Born in Paris about 1720, Dumont won the Prix de Rome in 1737, and entered the French academy in Rome in 1742. He offered the ‘Temple des Arts’ as his morceau de réception to the Accademia di San Luca on 17 April 1746, presenting altogether five drawings, of which two (front elevation and ground plan) have survived in the academy’s archives.2

‘Son Temple des Arts apparaît comme une synthèse des sources à sa disposition: la Prima parte [of Piranesi], les machines pour la [Festival of the] Chinea du [Louis Joseph Le] Lorrain et la longue tradition de San Luca. Il avait sans doute eu connaissance du plan triangulaire de la pièce de réception de Carlo Fontana, datant de 1717. Par ailleurs, Dumont adoptait l’articulation en pilastres et colonnes du palais dei Conservatori de Michel-Ange. La vue vers l’intérieur est traitée à la manière des planches de la Prima parte, avec ses tables sculptées, ses guirlandes et son autel duquel s’élève la fumée’.3

In 1755, Dumont became professor at the Académie Royale d’Architecture in Paris, and soon began to transform the numerous drawings he had made in Italy into a series of architectural publications. He brought his ‘Temple des Arts’ project up-to-date, by altering the dome and eliminating the pilasters and the colum­nar porches at the ends of the three wings, and pub­lished it as Suite de divers morceaux d’architecture. Our drawing, engraved in reverse, became the title-print to this series of eight plates (see Fig. 2).

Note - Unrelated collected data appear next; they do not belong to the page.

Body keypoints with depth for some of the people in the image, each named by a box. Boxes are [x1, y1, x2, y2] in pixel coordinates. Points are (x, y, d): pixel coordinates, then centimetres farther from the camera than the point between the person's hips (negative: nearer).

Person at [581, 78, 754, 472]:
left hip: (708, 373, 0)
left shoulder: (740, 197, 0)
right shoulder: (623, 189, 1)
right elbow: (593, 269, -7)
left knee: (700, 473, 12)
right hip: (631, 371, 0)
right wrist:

The suite appears in the ‘Etat de l’œuvre de Gravures’ of 24 January 1765 entitled Recueil de plusieurs parties d’Architecture, and described as ‘Divers Morceaux d’ Architecture. Autre Suite de même, dont 6 Perspectives et 2 Plans Géometreaux [sic]. 8 (grandes planches)’.4 Since the printmaker, Pierre Moreau, died in 1762, both drawing and print must have been executed before that date. Other prints in the suite were engraved by François-Philippe Charpentier, A. Le Canu, and Claude René Gabriel Poulleau; one is dated 1764. The complete Recueil comprises fourteen suites and was not finished until 1768.5

Fig.1 Drawing by Gabriel-Pierre-Martin Dumont
(reduced from 198 × 360 mm)

Our drawing is unpublished; however the project is discussed by John Wilton-Ely, in The Age of Neo-Classicism: a handlist to the fourteenth exhibition of the Council of Europe [held at] the Royal Academy and the Victoria & Albert Museum, London, 9 September–19 November, 1972 (London 1972), no. 1890 (citing previous literature); and by Werner Oechslin, in Piranèse et les Français 1740–1790, catalogue of an exhibition under the auspices of the Académie de France à Rome held at Villa Medici, Rome; Palais des États de Bourgogne, Dijon; Hôtel de Sully, Paris, May–November 1976 (Rome 1976), no. 71.

Fig.2 Engraving by Pierre Moreau after Dumont
(reduced from 245 × 385 mm platemark)

1. Marcin Fabiański, ‘Iconography of the architecture of ideal musaea in the fifteenth to eighteenth centuries’ in Journal of the History of Collections 2 (1990), p.103; Édouard Pommier, ‘Images du musée dans la deuxième moitié du xviiie siècle’ in Jean-Baptiste Wicar et son temps, 1762–1834, edited by Maria Teresa Caracciolo and Gennaro Toscano (Villeneuve d’Ascq 2007), pp.39–61 (Dumont’s project p.41).

2. Paolo Marconi, Angela Cipriani, and Enrico Valeriani, I disegni di architettura dell’Archivio storico dell’Accademia di San Luca (Rome 1974), nos. 2137–2138.

3. Janine Barrier, Les architectes européens à Rome: 1740–1765; la naissance du goût à la grecque (Paris 2005), p.112.

4. Marie Joseph François Mahérault, L’œuvre de Moreau le jeune: catalogue raisonné et descriptif, avec notes iconographiques et bibliographiques (Paris 1880), p.107.

5. National Gallery of Art, The Mark J. Millard Architectural Collection, i: French Books (Washington, dc 1993, p.169 no. 66.